Task brief =>
In the entries below, locate the line with "List each element's", then give again that line and all lines after it, exactly, with pictures omitted.

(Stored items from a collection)

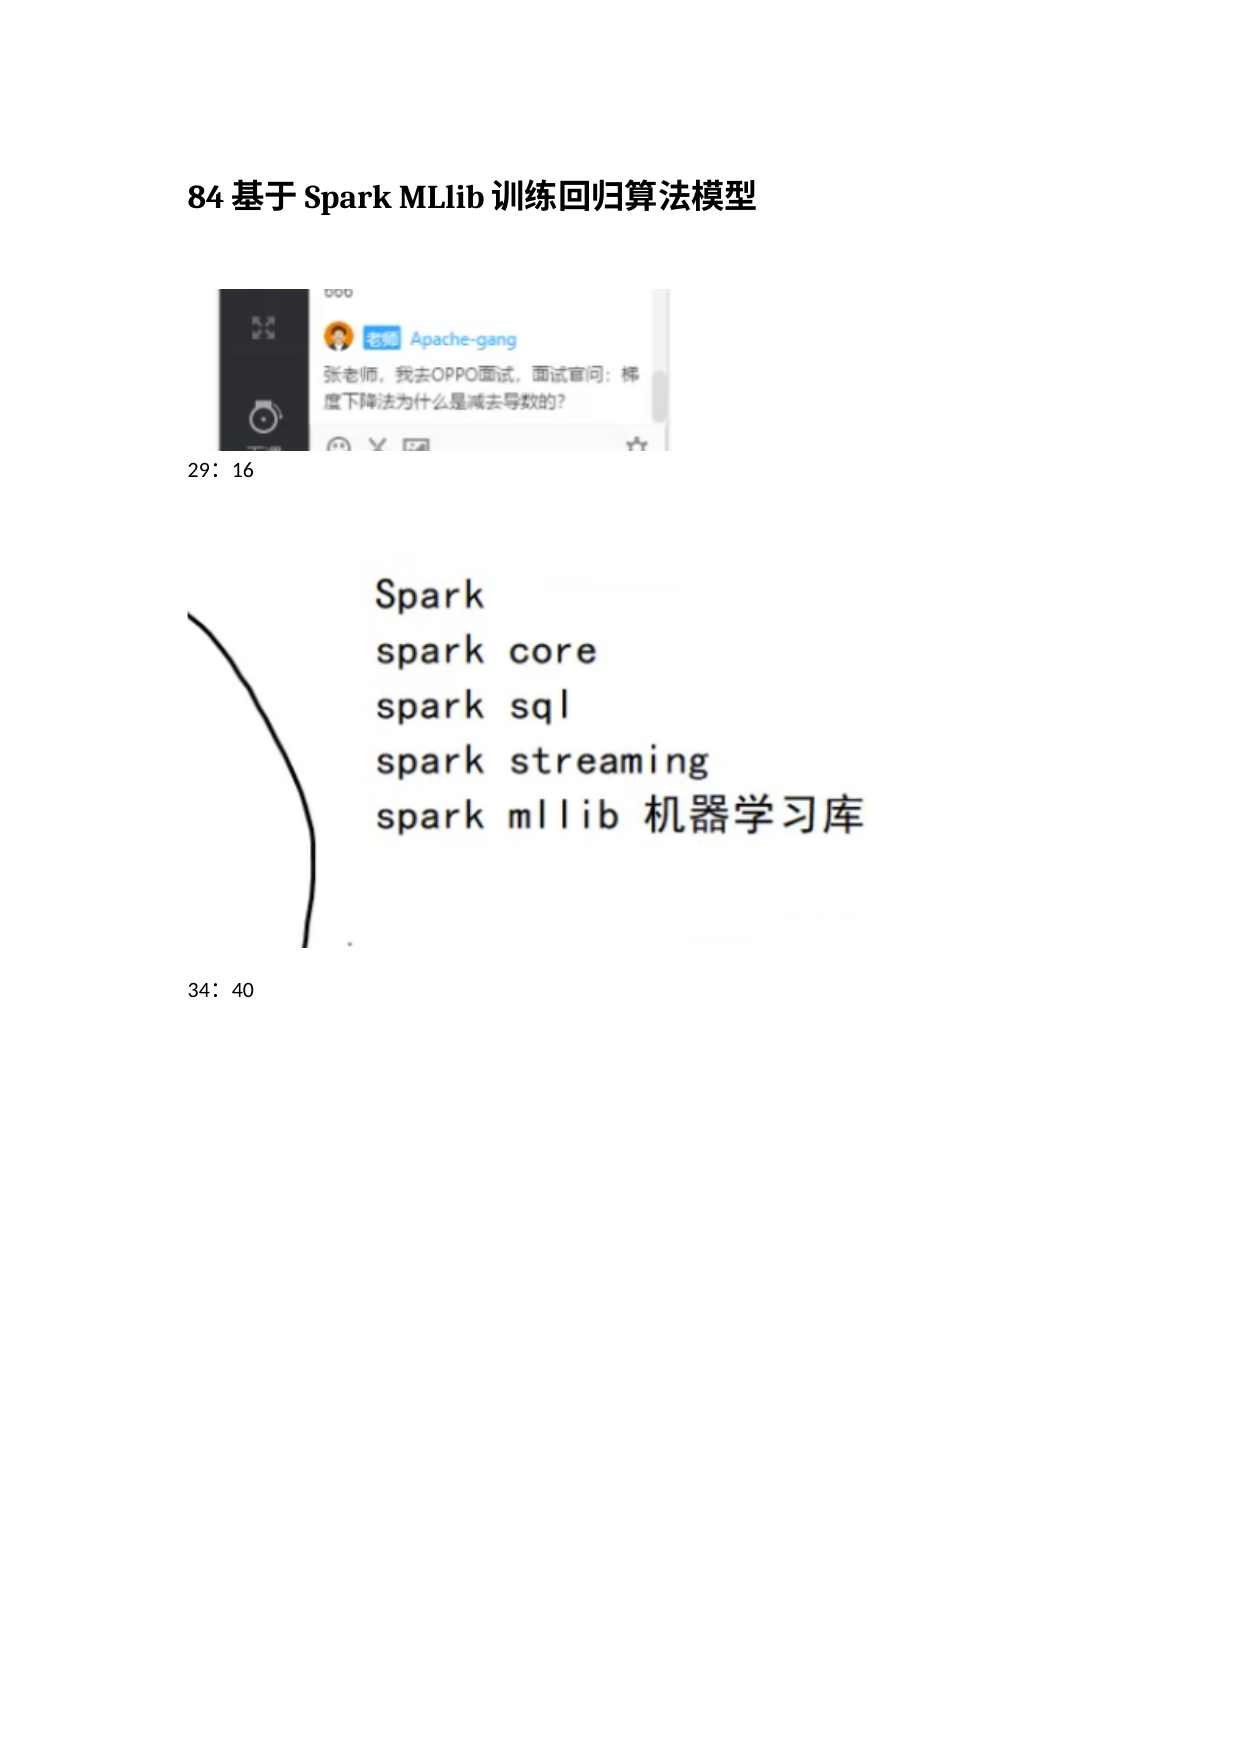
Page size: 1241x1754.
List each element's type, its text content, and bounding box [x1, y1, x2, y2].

subtitle 84基于Spark MLlib训练回归算法模型 [187, 162, 1053, 227]
text 34：40 [187, 972, 1053, 1004]
text 29：16 [187, 452, 1053, 484]
picture [187, 516, 904, 948]
picture [187, 289, 679, 451]
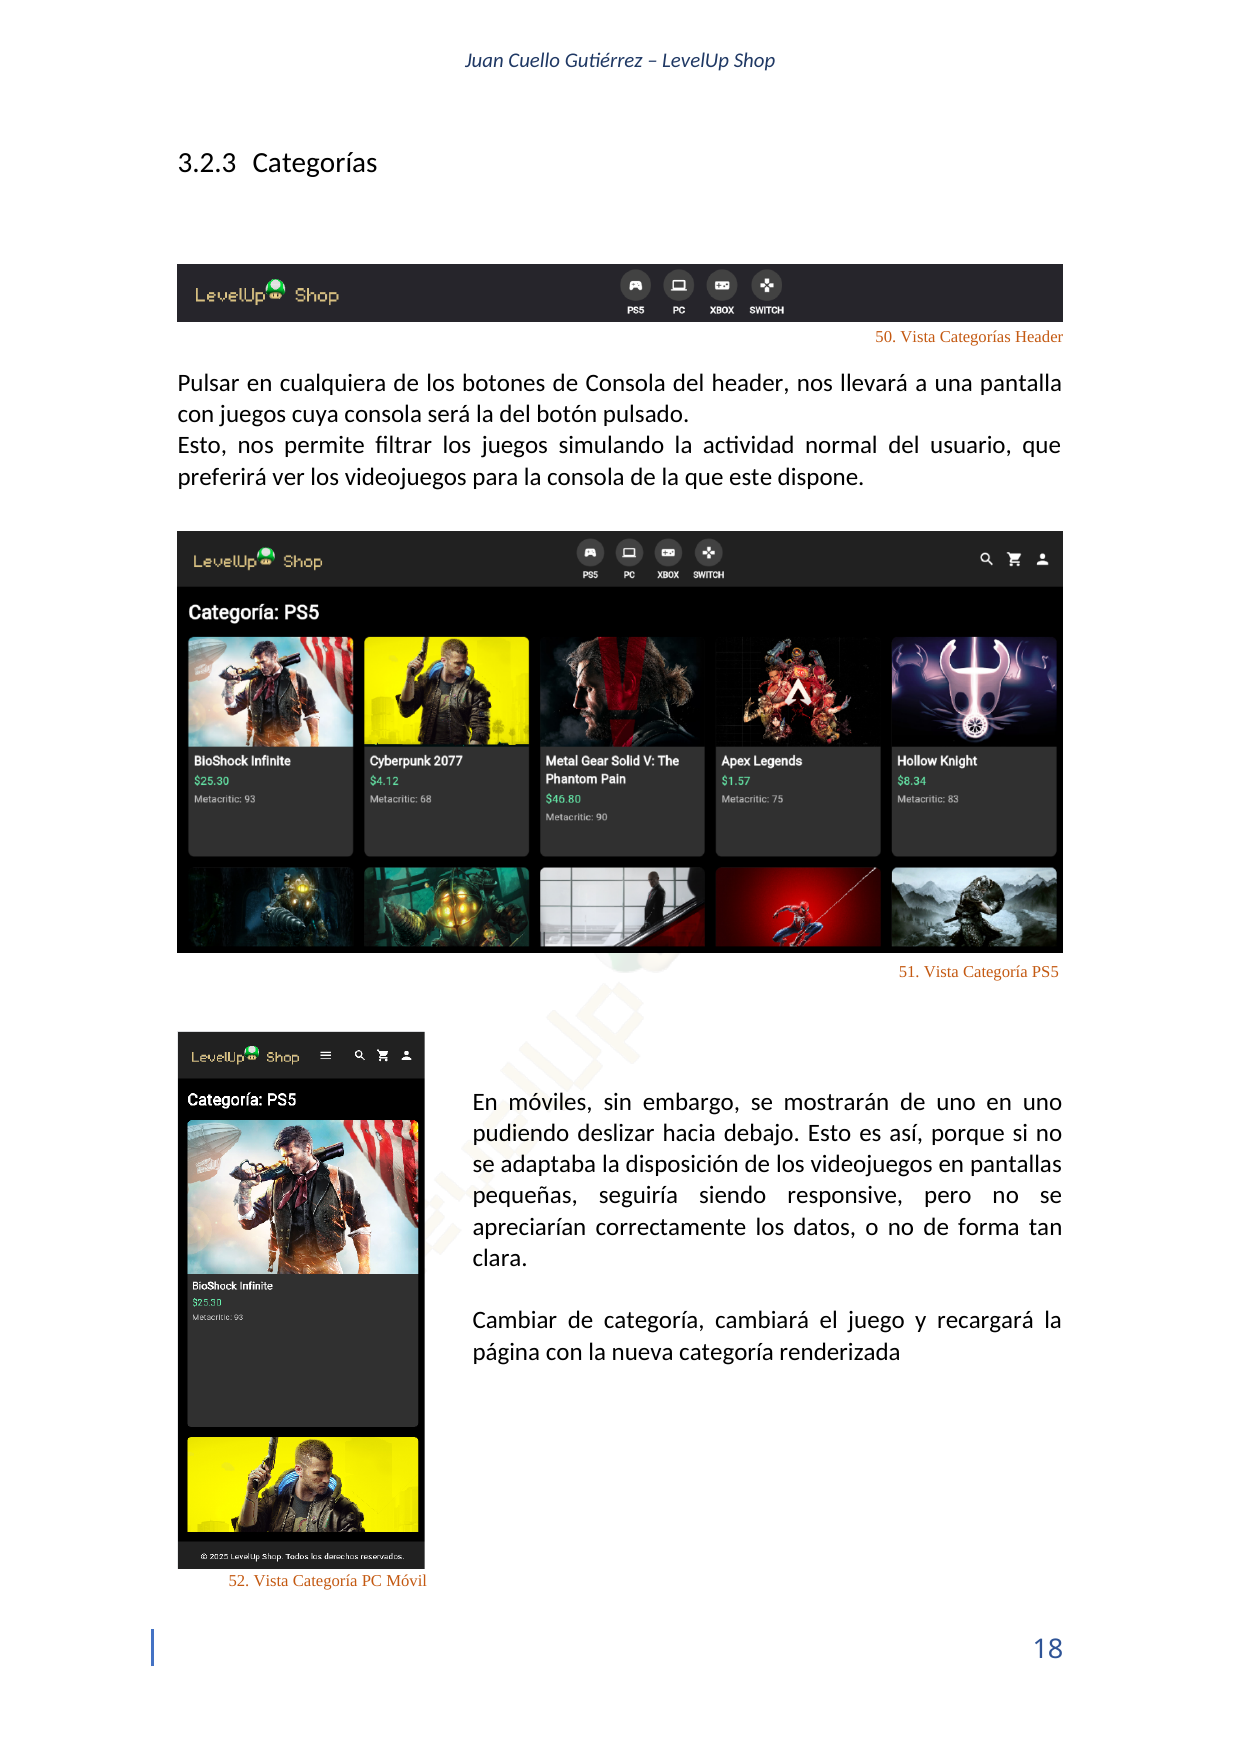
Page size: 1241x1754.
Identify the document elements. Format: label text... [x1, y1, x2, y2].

Reply to the task =>
List each element's type, its text content, and bounding box [x1, y1, x2, y2].

subtitle 84基于Spark MLlib训练回归算法模型 [187, 162, 1053, 227]
text 34：40 [187, 972, 1053, 1004]
text 29：16 [187, 452, 1053, 484]
picture [187, 516, 904, 948]
picture [187, 289, 679, 451]
Page size: 1241x1754.
Identify the document elements. Format: label text... [x1, y1, x2, y2].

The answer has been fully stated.